§ Task: Count the lines in the entries below that include the word "Spencer". Give nothing but the number.

§ Source information:

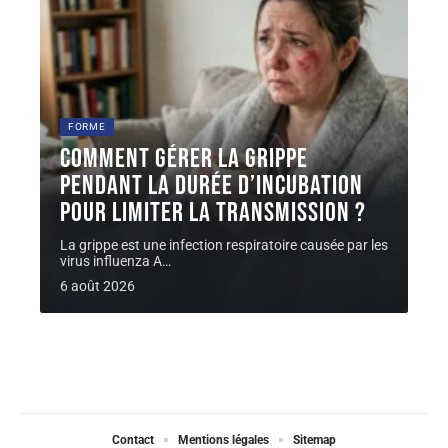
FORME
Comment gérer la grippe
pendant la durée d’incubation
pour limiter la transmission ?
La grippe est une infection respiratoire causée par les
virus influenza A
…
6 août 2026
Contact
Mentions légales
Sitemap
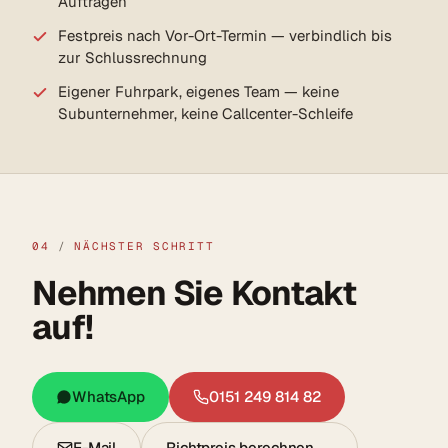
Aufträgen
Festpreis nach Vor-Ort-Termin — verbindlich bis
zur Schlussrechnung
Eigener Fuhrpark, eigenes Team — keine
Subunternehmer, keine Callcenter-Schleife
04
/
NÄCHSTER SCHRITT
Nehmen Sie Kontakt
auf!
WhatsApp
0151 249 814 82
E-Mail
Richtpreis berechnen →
---
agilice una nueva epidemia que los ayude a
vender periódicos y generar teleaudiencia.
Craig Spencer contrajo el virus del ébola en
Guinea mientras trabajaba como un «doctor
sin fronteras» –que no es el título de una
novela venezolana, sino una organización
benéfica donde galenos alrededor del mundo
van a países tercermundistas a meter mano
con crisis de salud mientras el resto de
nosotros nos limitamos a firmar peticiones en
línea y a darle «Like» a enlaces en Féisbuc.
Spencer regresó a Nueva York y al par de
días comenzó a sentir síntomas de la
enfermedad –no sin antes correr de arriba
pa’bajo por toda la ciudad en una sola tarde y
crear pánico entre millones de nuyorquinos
---
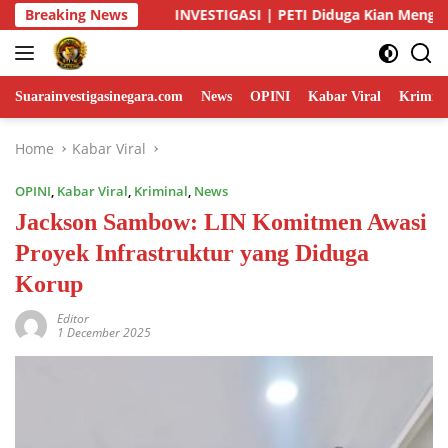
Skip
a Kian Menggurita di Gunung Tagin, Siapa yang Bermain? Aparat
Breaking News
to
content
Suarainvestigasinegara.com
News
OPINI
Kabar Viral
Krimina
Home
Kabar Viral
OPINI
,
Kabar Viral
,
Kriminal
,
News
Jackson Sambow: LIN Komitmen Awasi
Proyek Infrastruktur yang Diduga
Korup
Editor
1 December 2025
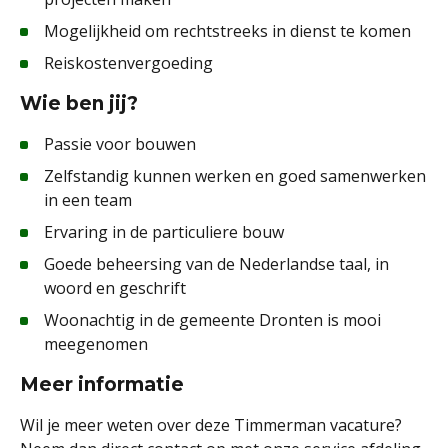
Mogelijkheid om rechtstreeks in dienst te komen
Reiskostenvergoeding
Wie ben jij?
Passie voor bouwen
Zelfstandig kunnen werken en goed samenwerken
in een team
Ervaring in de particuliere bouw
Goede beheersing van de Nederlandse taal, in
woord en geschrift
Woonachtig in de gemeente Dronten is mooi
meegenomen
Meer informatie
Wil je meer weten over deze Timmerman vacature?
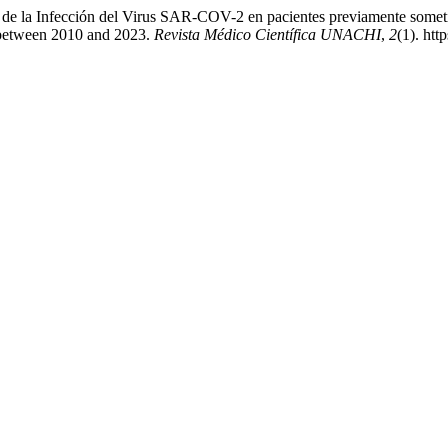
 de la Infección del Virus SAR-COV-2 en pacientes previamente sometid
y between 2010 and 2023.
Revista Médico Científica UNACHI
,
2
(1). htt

§ Answer box: 2